La vitesse d’exécution de la frappe tend à
dissoudre la temporalité propre à l’exercice écrit. L’exigence quasi-scolaire
des pleins et déliés avait laissé place à l’écriture script. Faut-il désormais
mettre au rang d’idée romantique la tradition de l’écriture cursive, reliant
entre elles les lettres d’un même mot ? Ou son abandon, tout au contraire,
signerait-il la liquéfaction accélérée des liens qui confortent encore la
cohérence de notre monde ?
En reliant les lettres entre elles, l’enfant
qui apprend acquiert l’image du bloc que représente le mot, et donc son
orthographe. Dans les boucles d’une majuscule ornée, il dessine, capte les
rondeurs, l’harmonie, l’équilibre. Il y a une danse de l’écriture, une mélodie
du message qui ajoute de l’émotion au texte prenant forme sous un regard actif.
Avec l’écriture manuscrite, on se rapproche de l’intimité de celui qui a tracé
les mots, tant chaque graphie possède sa propre gestuelle émotionnelle, son
charme unique. Jusqu’à révéler un peu de la personnalité de l’auteur ?
Calligraphie et narcissisme contre sécheresse du clavier.
L’écriture manuelle relève d’un geste complexe
qui mobilise à la fois des capacités sensorielles – je sens le stylo et la
feuille -, motrices – j’utilise mes doigts – et cognitives – je dirige le
mouvement par la pensée. Le manuscrit s’inscrit dans une gestuelle singulière
du corps. La frappe au clavier n’en peut figurer qu’une sommaire copie.
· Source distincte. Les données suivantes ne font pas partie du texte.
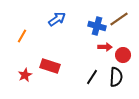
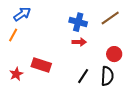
blue arrow: (57, 19) -> (22, 14), moved
blue cross: (97, 26) -> (78, 22), moved
red arrow: (105, 47) -> (79, 42), moved

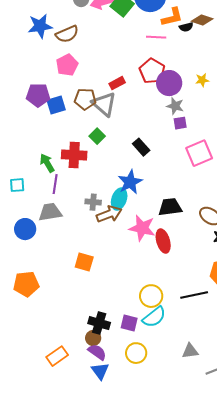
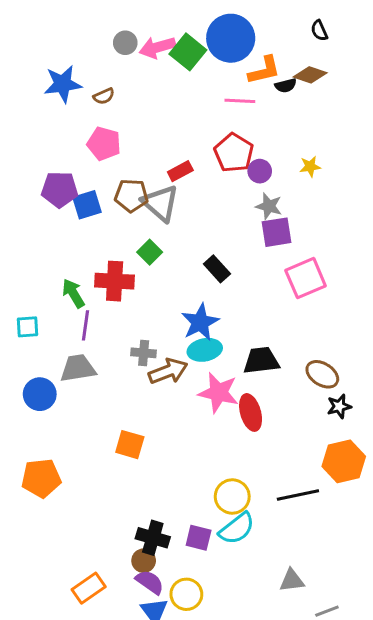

Le support papier autorise une liberté
d’action : on peut écrire à l’endroit ou à l’envers, jouer de la marge,
déformer ou superposer les tracés, agrémenter son texte d’un croquis
illustratif… Sans oublier tous les petits accidents d’écriture qui forment les
vestiges du travail émergeant en direct aux yeux de son auteur. Vrais reflets
de la plastique corporelle.
Vengeance du clavier : vélocité du
rythme, automaticité cognitive et capacité de penser le plus rapidement
possible… pour disposer d’un temps accru pour… penser à nouveau ? Mais où
est passée la riche mémoire du mouvement complexe ? Et le travail de
reformulation personnelle que permet la prise de notes ?
A défaut de continuer à couvrir des volumes de
pages, notre écriture manuscrite transfère sa fraîcheur, sa hardiesse au cœur
de notre environnement, sur les murs de nos rues, embellissant parfois la
grisaille de nos villes. Graphismes publicitaires, graffitis, écrits de
contestations, tags… les arts graphiques se portent au mieux. Et ne font
qu’amplifier nos gestuelles physiques. Le corps reste à l’honneur dans les
mystères créatifs de l’écriture. Et continue de coloniser de nouveaux espaces,
publics ou intimes.
Au service de la mémoire d’un geste culturel.